> [SELECTED EXCERPT]
-- Begin --

BOOK REVIEWS
Death by a Thousand Cuts?How censorship stifles Chinese film industry
The year 1996 was a black one for Chinese filmmakers. The political chill encouraged a waiting game; writers left their screenplay outlines in drawers; directors found no inspiration in the precepts for spiritual civilisation preached by Jiang Zemin. Only 107 films were produced and approved in 1996, a fall of 27% on the previous year. It is a significant drop in a system that accords paramount importance to production quotas: the mission, according to the official jargon, assigned annually to every studio. Yet according to Ding Guangen, head of the Propaganda Department, the general situation of the Chinese cinema industry is good. A few blockbusters such as The Opium War and The Red River Valley (Honghe gu) or The Years After Lei Feng have lent a cloak of success to the catastrophic performances of a film industry which is stifled by draconian censorship. The dance of the scissors is out of control.
When a film educates and enlightens people it should be welcome, said Jiang Zemin to an assembly of cinema professionals in July (1). Will that declaration allow the ideological pressure that weighs upon them to be eased? One must hope so, for today Chinese moviemakers are in the grip of depression.
Indeed the ideological crackdown of 1996 has had very serious consequences for the film industry. At 107 films, the studios did not manage to meet their production quotas. The 1996 production level is like a flashback to the beginning of the 1980s, when total output was no more than 103 films in 1981, and 115 in 1982.
At that time the film industry was slowly recovering from the artistic nihilism of the Cultural Revolution, which had emptied the studios of their artistic and technical staff. During the 1980s the film industry slowly built itself up again: 63 films emerged from the studios in 1979, and 83 in 1980, until a regular production of 130 to 150 films was achieved by the middle of the decade.
The big studios of Peking, Shanghai and Changchun were by far the worst hit in 1996. The number of films produced suffered a significant fall of some 40% for Peking and Shanghai, and nearly 60% for the Changchun studio, whose output last year did not exceed that of a small provincial studio in normal times. The annual production quotas, set at around 20 films per year for the big studios, are far from being met.

-- End --

> [WORK INSTRUCTIONS]
Copy word for word everything from "Indeed the ideological" down to "115 in 1982." in the review on censorship in the Chinese film industry.

> [MATERIAL PROVIDED]
-- Begin --

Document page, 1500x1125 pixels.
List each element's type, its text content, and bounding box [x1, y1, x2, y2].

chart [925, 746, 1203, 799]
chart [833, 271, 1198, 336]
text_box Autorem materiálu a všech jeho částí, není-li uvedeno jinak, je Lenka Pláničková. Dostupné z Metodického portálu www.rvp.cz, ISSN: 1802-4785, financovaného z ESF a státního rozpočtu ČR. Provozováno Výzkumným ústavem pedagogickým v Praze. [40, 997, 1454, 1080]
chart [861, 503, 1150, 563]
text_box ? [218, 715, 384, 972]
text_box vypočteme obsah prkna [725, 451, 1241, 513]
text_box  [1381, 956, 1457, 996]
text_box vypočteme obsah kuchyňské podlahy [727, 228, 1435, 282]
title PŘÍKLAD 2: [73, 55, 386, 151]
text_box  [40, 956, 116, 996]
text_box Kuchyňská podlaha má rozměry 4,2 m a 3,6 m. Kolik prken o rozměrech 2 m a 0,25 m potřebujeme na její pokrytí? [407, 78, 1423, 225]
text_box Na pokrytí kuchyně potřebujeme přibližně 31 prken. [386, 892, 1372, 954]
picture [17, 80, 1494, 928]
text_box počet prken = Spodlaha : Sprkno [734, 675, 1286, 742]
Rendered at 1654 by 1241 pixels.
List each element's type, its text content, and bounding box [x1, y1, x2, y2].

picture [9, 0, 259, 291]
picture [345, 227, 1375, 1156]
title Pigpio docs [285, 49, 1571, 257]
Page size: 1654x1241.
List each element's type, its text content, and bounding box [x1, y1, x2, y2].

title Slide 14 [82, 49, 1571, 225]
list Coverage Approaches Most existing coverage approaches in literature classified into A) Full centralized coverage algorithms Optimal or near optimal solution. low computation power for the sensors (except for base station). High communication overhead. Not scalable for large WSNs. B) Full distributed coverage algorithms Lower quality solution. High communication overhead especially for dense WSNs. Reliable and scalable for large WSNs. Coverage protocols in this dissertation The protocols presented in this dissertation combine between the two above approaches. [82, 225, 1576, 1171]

-- End --

> [WRITTEN RESPONSE]
Indeed the ideological crackdown of 1996 has had very serious consequences for the film industry. At 107 films, the studios did not manage to meet their production quotas. The 1996 production level is like a flashback to the beginning of the 1980s, when total output was no more than 103 films in 1981, and 115 in 1982.